#### WORK REQUEST
Make an exact copy of every entry below, with the pictures left out.

Saved entries

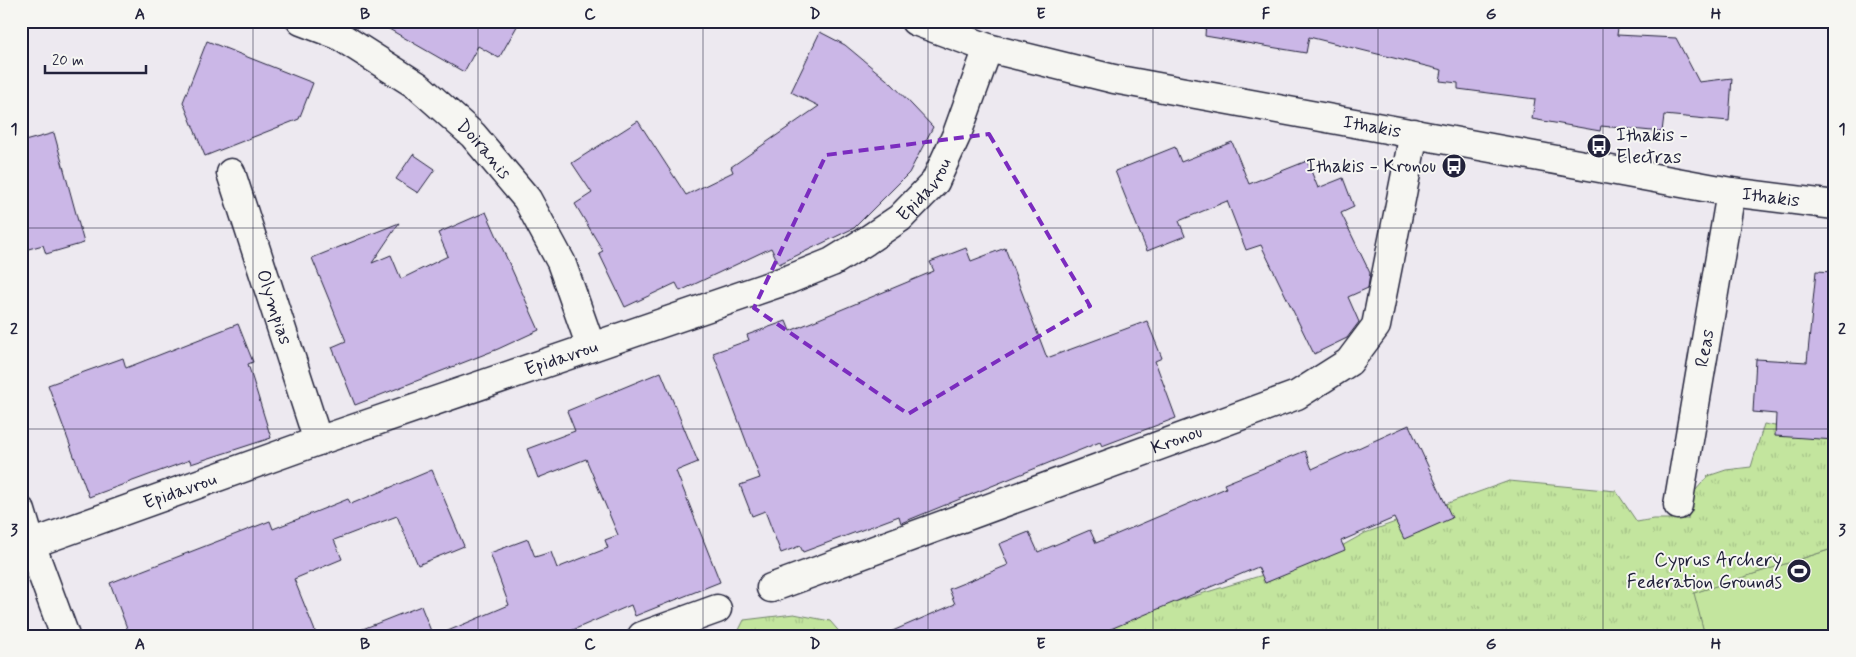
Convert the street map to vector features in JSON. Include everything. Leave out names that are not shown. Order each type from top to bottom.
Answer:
[{"type":"street","name":"Doiranis","points":[[301,21],[338,35],[418,86],[473,135],[526,198],[561,262],[591,347]]},
{"type":"street","name":"Ithakis","points":[[915,21],[988,48],[1114,79],[1731,192],[1835,205]]},
{"type":"street","name":"Epidavrou","points":[[31,544],[318,441],[790,279],[832,262],[900,218],[936,182],[957,134],[988,48]]},
{"type":"street","name":"Kronou","points":[[771,588],[1297,395],[1349,362],[1376,326],[1414,133]]},
{"type":"street","name":"Olympias","points":[[231,173],[318,441]]},
{"type":"street","name":"Reas","points":[[1678,506],[1731,192]]},
{"type":"street","points":[[21,511],[31,544],[65,636]]},
{"type":"street","points":[[642,636],[717,609]]},
{"type":"highlighted area","points":[[989,134],[1090,306],[908,414],[754,308],[826,155]]},
{"type":"green space","points":[[1764,424],[1835,437],[1835,548],[1694,593],[1705,636],[1078,636],[1158,607],[1322,557],[1365,533],[1509,481],[1616,491],[1637,522],[1653,519],[1688,519],[1689,498],[1708,476],[1726,470],[1751,467]]},
{"type":"green space","name":"Cyprus Archery Federation Grounds","points":[[1835,548],[1835,636],[1705,636],[1693,593]]},
{"type":"green space","points":[[794,614],[830,621],[843,636],[736,636],[744,620]]},
{"type":"building","points":[[375,21],[520,21],[499,58],[478,46],[464,72]]},
{"type":"building","points":[[1206,21],[1619,21],[1617,35],[1676,38],[1699,82],[1732,78],[1729,121],[1664,115],[1662,132],[1601,126],[1600,131],[1532,119],[1535,99],[1458,89],[1458,83],[1440,81],[1442,70],[1309,37],[1306,53],[1205,36]]},
{"type":"building","points":[[820,32],[845,45],[892,84],[933,127],[909,173],[854,228],[779,264],[771,248],[680,291],[676,283],[625,307],[599,253],[603,251],[575,204],[592,193],[572,163],[638,121],[686,195],[733,172],[731,167],[819,106],[791,92]]},
{"type":"building","points":[[207,41],[313,83],[299,119],[205,156],[183,102]]},
{"type":"building","points":[[54,133],[84,243],[46,254],[43,245],[21,251],[21,142]]},
{"type":"building","points":[[1232,142],[1249,184],[1307,161],[1318,188],[1343,178],[1354,207],[1341,213],[1370,273],[1368,288],[1348,297],[1359,322],[1347,338],[1314,354],[1261,245],[1246,250],[1227,201],[1179,221],[1185,236],[1147,251],[1115,171],[1175,147],[1181,162]]},
{"type":"building","points":[[413,154],[435,169],[418,193],[396,179]]},
{"type":"building","points":[[486,212],[539,330],[498,349],[355,405],[332,347],[346,341],[312,258],[399,223],[372,263],[391,255],[401,279],[448,256],[438,233]]},
{"type":"building","points":[[966,248],[971,261],[1005,248],[1047,358],[1147,321],[1162,358],[1155,361],[1176,418],[1102,446],[1100,442],[901,523],[899,516],[803,552],[800,546],[781,553],[765,511],[752,516],[740,485],[760,478],[713,353],[749,340],[747,335],[786,321],[790,331],[934,271],[930,262]]},
{"type":"building","points":[[1816,271],[1835,272],[1835,440],[1775,436],[1776,414],[1753,412],[1756,359],[1807,362]]},
{"type":"building","points":[[238,324],[253,362],[248,364],[271,438],[191,464],[190,460],[89,497],[48,385],[123,358],[126,368]]},
{"type":"building","points":[[661,372],[698,462],[676,471],[720,582],[635,616],[631,605],[559,636],[436,636],[509,605],[490,553],[528,539],[535,557],[551,552],[557,568],[608,548],[605,540],[618,535],[586,459],[538,478],[527,449],[575,431],[567,411]]},
{"type":"building","points":[[1409,425],[1452,518],[1404,539],[1394,518],[1341,541],[1345,550],[1265,583],[1258,567],[1094,636],[881,636],[955,604],[949,589],[1008,565],[999,544],[1029,532],[1038,552],[1090,530],[1096,543],[1226,488],[1224,484],[1305,451],[1312,469]]},
{"type":"building","points":[[432,470],[464,546],[418,565],[397,516],[334,540],[342,559],[294,579],[317,636],[130,636],[110,583],[270,521],[273,529],[348,499],[351,504]]},
{"type":"building","points":[[421,606],[433,636],[350,636],[350,634]]},
{"type":"place","name":"Ithakis - Electras","points":[[1599,146]]},
{"type":"place","name":"Ithakis - Kronou","points":[[1454,166]]},
{"type":"place","name":"Cyprus Archery Federation Grounds","points":[[1799,571]]}]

#### TASK ANSWER
Convert the street map to vector features in JSON. Include everything. Leave out names that are not shown. Order each type from top to bottom.
Answer:
[{"type":"street","name":"Doiranis","points":[[301,21],[338,35],[418,86],[473,135],[526,198],[561,262],[591,347]]},
{"type":"street","name":"Ithakis","points":[[915,21],[988,48],[1114,79],[1731,192],[1835,205]]},
{"type":"street","name":"Epidavrou","points":[[31,544],[318,441],[790,279],[832,262],[900,218],[936,182],[957,134],[988,48]]},
{"type":"street","name":"Kronou","points":[[771,588],[1297,395],[1349,362],[1376,326],[1414,133]]},
{"type":"street","name":"Olympias","points":[[231,173],[318,441]]},
{"type":"street","name":"Reas","points":[[1678,506],[1731,192]]},
{"type":"street","points":[[21,511],[31,544],[65,636]]},
{"type":"street","points":[[642,636],[717,609]]},
{"type":"highlighted area","points":[[989,134],[1090,306],[908,414],[754,308],[826,155]]},
{"type":"green space","points":[[1764,424],[1835,437],[1835,548],[1694,593],[1705,636],[1078,636],[1158,607],[1322,557],[1365,533],[1509,481],[1616,491],[1637,522],[1653,519],[1688,519],[1689,498],[1708,476],[1726,470],[1751,467]]},
{"type":"green space","name":"Cyprus Archery Federation Grounds","points":[[1835,548],[1835,636],[1705,636],[1693,593]]},
{"type":"green space","points":[[794,614],[830,621],[843,636],[736,636],[744,620]]},
{"type":"building","points":[[375,21],[520,21],[499,58],[478,46],[464,72]]},
{"type":"building","points":[[1206,21],[1619,21],[1617,35],[1676,38],[1699,82],[1732,78],[1729,121],[1664,115],[1662,132],[1601,126],[1600,131],[1532,119],[1535,99],[1458,89],[1458,83],[1440,81],[1442,70],[1309,37],[1306,53],[1205,36]]},
{"type":"building","points":[[820,32],[845,45],[892,84],[933,127],[909,173],[854,228],[779,264],[771,248],[680,291],[676,283],[625,307],[599,253],[603,251],[575,204],[592,193],[572,163],[638,121],[686,195],[733,172],[731,167],[819,106],[791,92]]},
{"type":"building","points":[[207,41],[313,83],[299,119],[205,156],[183,102]]},
{"type":"building","points":[[54,133],[84,243],[46,254],[43,245],[21,251],[21,142]]},
{"type":"building","points":[[1232,142],[1249,184],[1307,161],[1318,188],[1343,178],[1354,207],[1341,213],[1370,273],[1368,288],[1348,297],[1359,322],[1347,338],[1314,354],[1261,245],[1246,250],[1227,201],[1179,221],[1185,236],[1147,251],[1115,171],[1175,147],[1181,162]]},
{"type":"building","points":[[413,154],[435,169],[418,193],[396,179]]},
{"type":"building","points":[[486,212],[539,330],[498,349],[355,405],[332,347],[346,341],[312,258],[399,223],[372,263],[391,255],[401,279],[448,256],[438,233]]},
{"type":"building","points":[[966,248],[971,261],[1005,248],[1047,358],[1147,321],[1162,358],[1155,361],[1176,418],[1102,446],[1100,442],[901,523],[899,516],[803,552],[800,546],[781,553],[765,511],[752,516],[740,485],[760,478],[713,353],[749,340],[747,335],[786,321],[790,331],[934,271],[930,262]]},
{"type":"building","points":[[1816,271],[1835,272],[1835,440],[1775,436],[1776,414],[1753,412],[1756,359],[1807,362]]},
{"type":"building","points":[[238,324],[253,362],[248,364],[271,438],[191,464],[190,460],[89,497],[48,385],[123,358],[126,368]]},
{"type":"building","points":[[661,372],[698,462],[676,471],[720,582],[635,616],[631,605],[559,636],[436,636],[509,605],[490,553],[528,539],[535,557],[551,552],[557,568],[608,548],[605,540],[618,535],[586,459],[538,478],[527,449],[575,431],[567,411]]},
{"type":"building","points":[[1409,425],[1452,518],[1404,539],[1394,518],[1341,541],[1345,550],[1265,583],[1258,567],[1094,636],[881,636],[955,604],[949,589],[1008,565],[999,544],[1029,532],[1038,552],[1090,530],[1096,543],[1226,488],[1224,484],[1305,451],[1312,469]]},
{"type":"building","points":[[432,470],[464,546],[418,565],[397,516],[334,540],[342,559],[294,579],[317,636],[130,636],[110,583],[270,521],[273,529],[348,499],[351,504]]},
{"type":"building","points":[[421,606],[433,636],[350,636],[350,634]]},
{"type":"place","name":"Ithakis - Electras","points":[[1599,146]]},
{"type":"place","name":"Ithakis - Kronou","points":[[1454,166]]},
{"type":"place","name":"Cyprus Archery Federation Grounds","points":[[1799,571]]}]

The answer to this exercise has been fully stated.